**REQUIRED ACTION:** Search the records for "defined". Copy every line where it appears.

**INPUT FOR THIS TASK:**
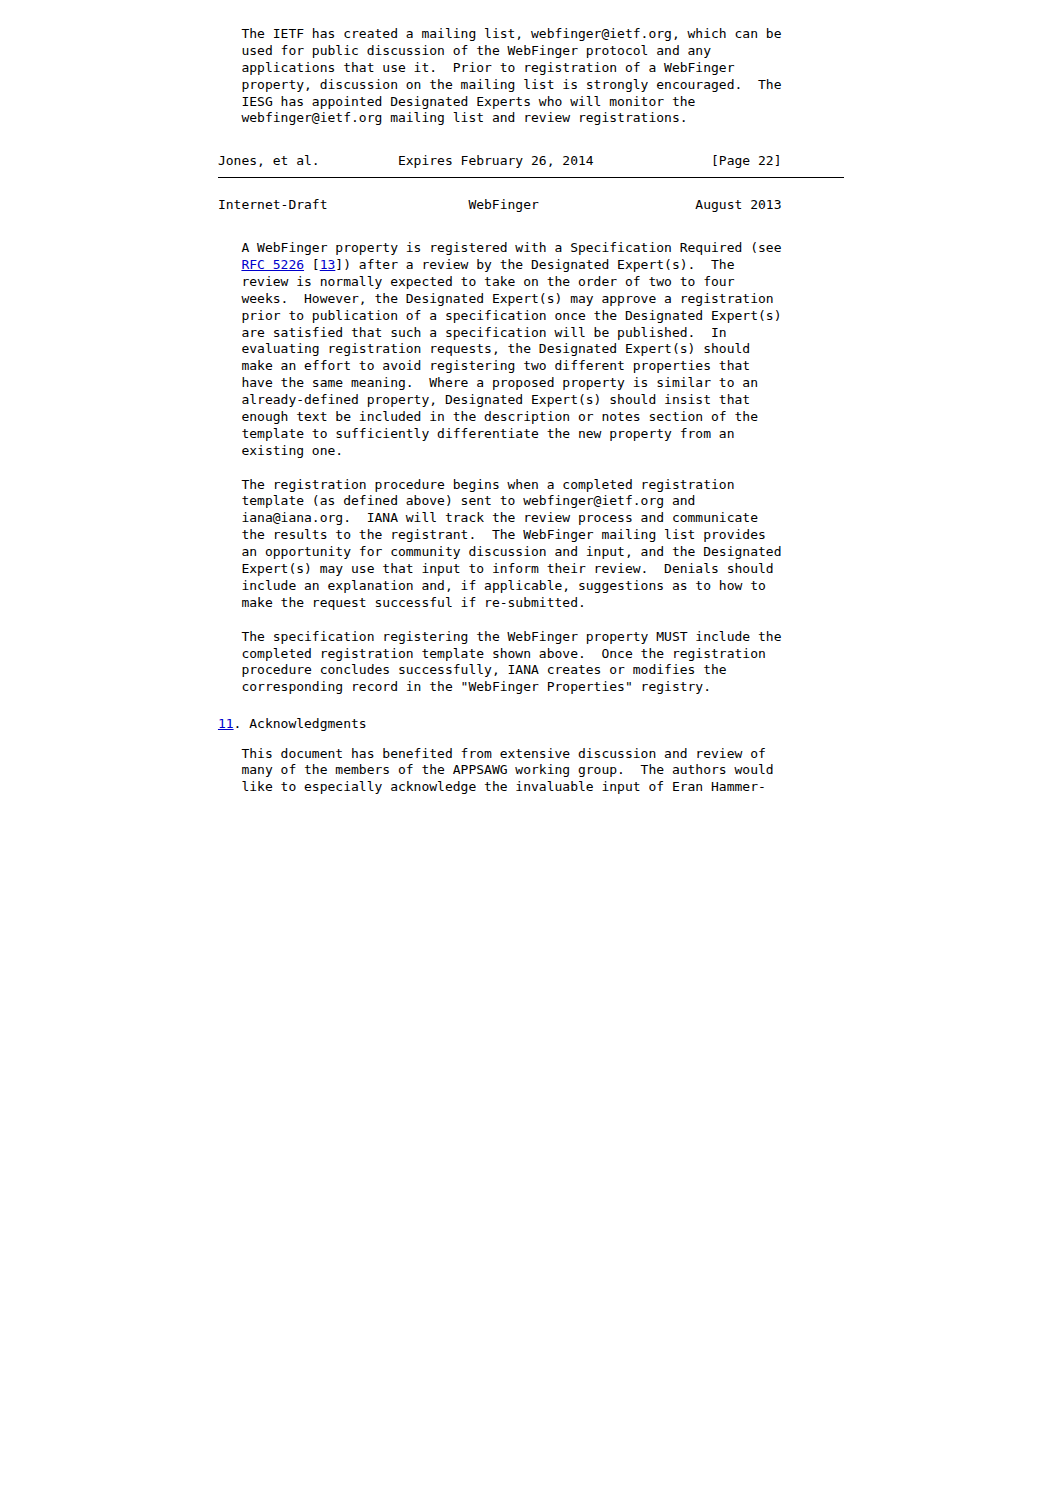The IETF has created a mailing list, webfinger@ietf.org, which can be
   used for public discussion of the WebFinger protocol and any
   applications that use it.  Prior to registration of a WebFinger
   property, discussion on the mailing list is strongly encouraged.  The
   IESG has appointed Designated Experts who will monitor the
   webfinger@ietf.org mailing list and review registrations.
Jones, et al.          Expires February 26, 2014               [Page 22]
Internet-Draft                  WebFinger                    August 2013
   A WebFinger property is registered with a Specification Required (see
   RFC 5226 [13]) after a review by the Designated Expert(s).  The
   review is normally expected to take on the order of two to four
   weeks.  However, the Designated Expert(s) may approve a registration
   prior to publication of a specification once the Designated Expert(s)
   are satisfied that such a specification will be published.  In
   evaluating registration requests, the Designated Expert(s) should
   make an effort to avoid registering two different properties that
   have the same meaning.  Where a proposed property is similar to an
   already-defined property, Designated Expert(s) should insist that
   enough text be included in the description or notes section of the
   template to sufficiently differentiate the new property from an
   existing one.

   The registration procedure begins when a completed registration
   template (as defined above) sent to webfinger@ietf.org and
   iana@iana.org.  IANA will track the review process and communicate
   the results to the registrant.  The WebFinger mailing list provides
   an opportunity for community discussion and input, and the Designated
   Expert(s) may use that input to inform their review.  Denials should
   include an explanation and, if applicable, suggestions as to how to
   make the request successful if re-submitted.

   The specification registering the WebFinger property MUST include the
   completed registration template shown above.  Once the registration
   procedure concludes successfully, IANA creates or modifies the
   corresponding record in the "WebFinger Properties" registry.
11. Acknowledgments
   This document has benefited from extensive discussion and review of
   many of the members of the APPSAWG working group.  The authors would
   like to especially acknowledge the invaluable input of Eran Hammer-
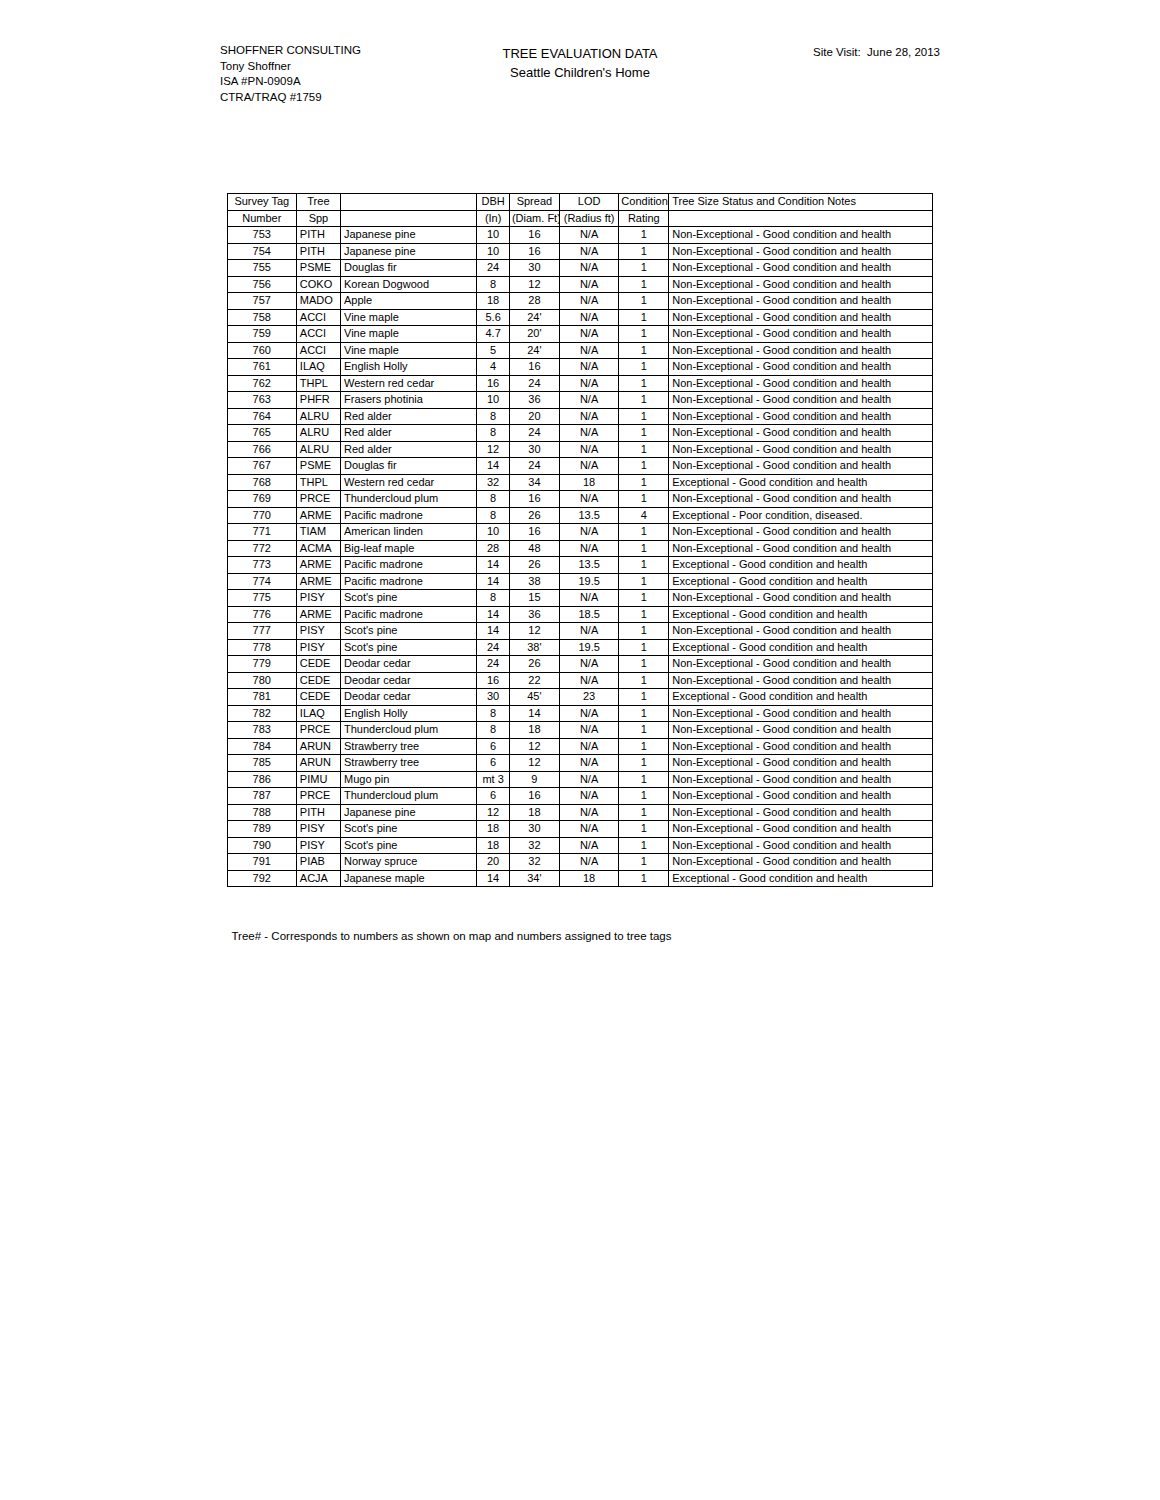SHOFFNER CONSULTING
Tony Shoffner
ISA #PN-0909A
CTRA/TRAQ #1759
TREE EVALUATION DATA
Seattle Children's Home
Site Visit: June 28, 2013
| Survey Tag | Tree | | DBH | Spread | LOD | Condition | Tree Size Status and Condition Notes |
| --- | --- | --- | --- | --- | --- | --- | --- |
| Number | Spp | | (In) | (Diam. Ft) | (Radius ft) | Rating | |
| 753 | PITH | Japanese pine | 10 | 16 | N/A | 1 | Non-Exceptional - Good condition and health |
| 754 | PITH | Japanese pine | 10 | 16 | N/A | 1 | Non-Exceptional - Good condition and health |
| 755 | PSME | Douglas fir | 24 | 30 | N/A | 1 | Non-Exceptional - Good condition and health |
| 756 | COKO | Korean Dogwood | 8 | 12 | N/A | 1 | Non-Exceptional - Good condition and health |
| 757 | MADO | Apple | 18 | 28 | N/A | 1 | Non-Exceptional - Good condition and health |
| 758 | ACCI | Vine maple | 5.6 | 24' | N/A | 1 | Non-Exceptional - Good condition and health |
| 759 | ACCI | Vine maple | 4.7 | 20' | N/A | 1 | Non-Exceptional - Good condition and health |
| 760 | ACCI | Vine maple | 5 | 24' | N/A | 1 | Non-Exceptional - Good condition and health |
| 761 | ILAQ | English Holly | 4 | 16 | N/A | 1 | Non-Exceptional - Good condition and health |
| 762 | THPL | Western red cedar | 16 | 24 | N/A | 1 | Non-Exceptional - Good condition and health |
| 763 | PHFR | Frasers photinia | 10 | 36 | N/A | 1 | Non-Exceptional - Good condition and health |
| 764 | ALRU | Red alder | 8 | 20 | N/A | 1 | Non-Exceptional - Good condition and health |
| 765 | ALRU | Red alder | 8 | 24 | N/A | 1 | Non-Exceptional - Good condition and health |
| 766 | ALRU | Red alder | 12 | 30 | N/A | 1 | Non-Exceptional - Good condition and health |
| 767 | PSME | Douglas fir | 14 | 24 | N/A | 1 | Non-Exceptional - Good condition and health |
| 768 | THPL | Western red cedar | 32 | 34 | 18 | 1 | Exceptional - Good condition and health |
| 769 | PRCE | Thundercloud plum | 8 | 16 | N/A | 1 | Non-Exceptional - Good condition and health |
| 770 | ARME | Pacific madrone | 8 | 26 | 13.5 | 4 | Exceptional - Poor condition, diseased. |
| 771 | TIAM | American linden | 10 | 16 | N/A | 1 | Non-Exceptional - Good condition and health |
| 772 | ACMA | Big-leaf maple | 28 | 48 | N/A | 1 | Non-Exceptional - Good condition and health |
| 773 | ARME | Pacific madrone | 14 | 26 | 13.5 | 1 | Exceptional - Good condition and health |
| 774 | ARME | Pacific madrone | 14 | 38 | 19.5 | 1 | Exceptional - Good condition and health |
| 775 | PISY | Scot's pine | 8 | 15 | N/A | 1 | Non-Exceptional - Good condition and health |
| 776 | ARME | Pacific madrone | 14 | 36 | 18.5 | 1 | Exceptional - Good condition and health |
| 777 | PISY | Scot's pine | 14 | 12 | N/A | 1 | Non-Exceptional - Good condition and health |
| 778 | PISY | Scot's pine | 24 | 38' | 19.5 | 1 | Exceptional - Good condition and health |
| 779 | CEDE | Deodar cedar | 24 | 26 | N/A | 1 | Non-Exceptional - Good condition and health |
| 780 | CEDE | Deodar cedar | 16 | 22 | N/A | 1 | Non-Exceptional - Good condition and health |
| 781 | CEDE | Deodar cedar | 30 | 45' | 23 | 1 | Exceptional - Good condition and health |
| 782 | ILAQ | English Holly | 8 | 14 | N/A | 1 | Non-Exceptional - Good condition and health |
| 783 | PRCE | Thundercloud plum | 8 | 18 | N/A | 1 | Non-Exceptional - Good condition and health |
| 784 | ARUN | Strawberry tree | 6 | 12 | N/A | 1 | Non-Exceptional - Good condition and health |
| 785 | ARUN | Strawberry tree | 6 | 12 | N/A | 1 | Non-Exceptional - Good condition and health |
| 786 | PIMU | Mugo pin | mt 3 | 9 | N/A | 1 | Non-Exceptional - Good condition and health |
| 787 | PRCE | Thundercloud plum | 6 | 16 | N/A | 1 | Non-Exceptional - Good condition and health |
| 788 | PITH | Japanese pine | 12 | 18 | N/A | 1 | Non-Exceptional - Good condition and health |
| 789 | PISY | Scot's pine | 18 | 30 | N/A | 1 | Non-Exceptional - Good condition and health |
| 790 | PISY | Scot's pine | 18 | 32 | N/A | 1 | Non-Exceptional - Good condition and health |
| 791 | PIAB | Norway spruce | 20 | 32 | N/A | 1 | Non-Exceptional - Good condition and health |
| 792 | ACJA | Japanese maple | 14 | 34' | 18 | 1 | Exceptional - Good condition and health |
Tree# - Corresponds to numbers as shown on map and numbers assigned to tree tags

**RESULT OF THE EXERCISE:**
   already-defined property, Designated Expert(s) should insist that
   template (as defined above) sent to webfinger@ietf.org and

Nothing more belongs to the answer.